Mezzanine Financing Made Simple

A theatrical name for a rather simple concept, mezzanine financing works well for small business owners who wish to secure the much-needed cash they need for the growth of their company. The lenders invest in the business, which ensures that all parties have the business’ expansion in their best interest. This loan is not a traditional bank loan, so it’s wise to understand mezzanine lending to ensure that this financing option will work best for you.

How the Money Is Used

The money is used to expand a business, but there are a couple of ways in which the growth can occur. Some businesses expand physically, by purchasing new real estate or adding on to existing facilities; other businesses acquire their competitors, and increase their facilities, employees, and clientele through the existing business. Mezzanine financing funds either scenario, so the small business can grow in scope and size and take itself to the next level.

How the Money Is Borrowed

You don’t go through a traditional loan application process to secure a mezzanine loan. Rather, you contact wealthy individuals who lend you the cash. These financers also purchase stock within your company to provide you with additional liquidity and them with an investment in your projected profits. You still have to pay the borrowed funds back, but the investment in your dream is worth the mezzanine financing, because most of these lenders are skilled in expansion and acquisitions.

The Lenders

So, who are these lenders? They are banks, insurance companies, mutual funds, pension funds, and private investors, and many of these people are liberal with their money. In fact, most tailor it to your specific needs, because if you don’t succeed, they don’t succeed. Nobody wants a loss in his or her portfolio, so as long as your business grows and the lender’s yield is satisfied, he or she will likely be flexible with interest rates and payment terms.

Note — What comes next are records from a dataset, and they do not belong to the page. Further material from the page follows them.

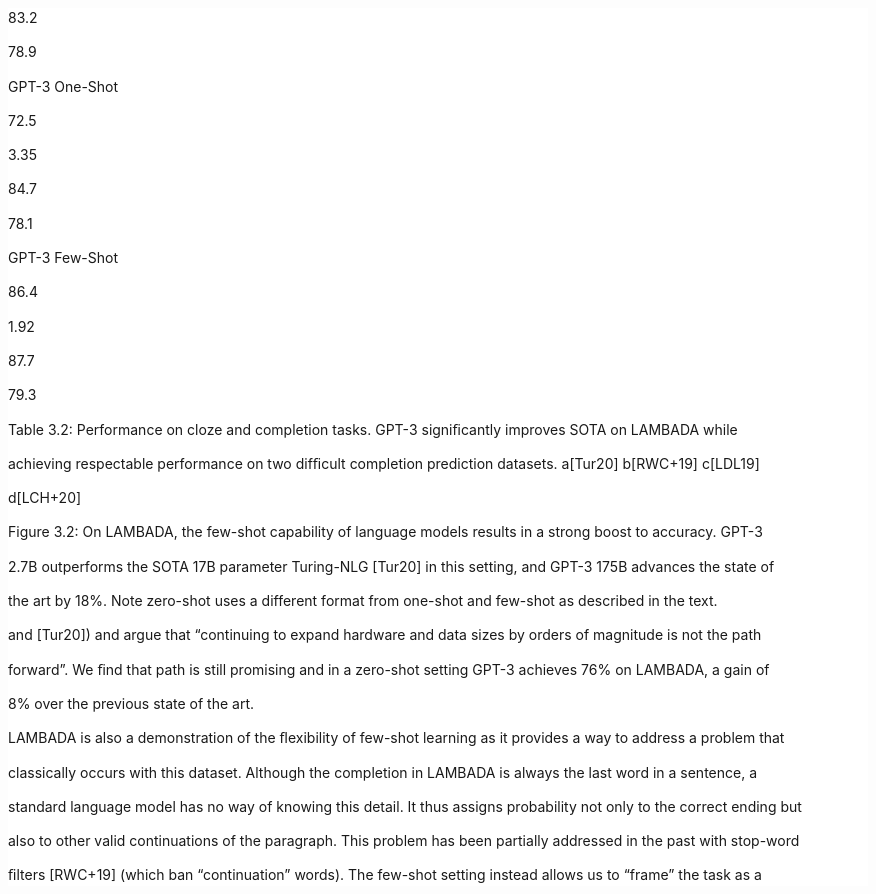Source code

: 83.2

78.9

GPT-3 One-Shot

72.5

3.35

84.7

78.1

GPT-3 Few-Shot

86.4

1.92

87.7

79.3

Table 3.2: Performance on cloze and completion tasks. GPT-3 signiﬁcantly improves SOTA on LAMBADA while

achieving respectable performance on two difﬁcult completion prediction datasets. a[Tur20] b[RWC+19] c[LDL19]

d[LCH+20]

Figure 3.2: On LAMBADA, the few-shot capability of language models results in a strong boost to accuracy. GPT-3

2.7B outperforms the SOTA 17B parameter Turing-NLG [Tur20] in this setting, and GPT-3 175B advances the state of

the art by 18%. Note zero-shot uses a different format from one-shot and few-shot as described in the text.

and [Tur20]) and argue that “continuing to expand hardware and data sizes by orders of magnitude is not the path

forward”. We ﬁnd that path is still promising and in a zero-shot setting GPT-3 achieves 76% on LAMBADA, a gain of

8% over the previous state of the art.

LAMBADA is also a demonstration of the ﬂexibility of few-shot learning as it provides a way to address a problem that

classically occurs with this dataset. Although the completion in LAMBADA is always the last word in a sentence, a

standard language model has no way of knowing this detail. It thus assigns probability not only to the correct ending but

also to other valid continuations of the paragraph. This problem has been partially addressed in the past with stop-word

ﬁlters [RWC+19] (which ban “continuation” words). The few-shot setting instead allows us to “frame” the task as a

Mezzanine financing provides a way for small businesses to grow. The business owner may lose some control of the operation, as the lenders do invest in the business and gain ownership share, but the pros definitely outweigh the cons. Investment in any business gives it a better stronghold within its industry and the financial markets, and once your business starts to grow, the sky is the limit. This is why this type of funding isn’t only an investment in your business; it’s an investment in the economy and your future, as well.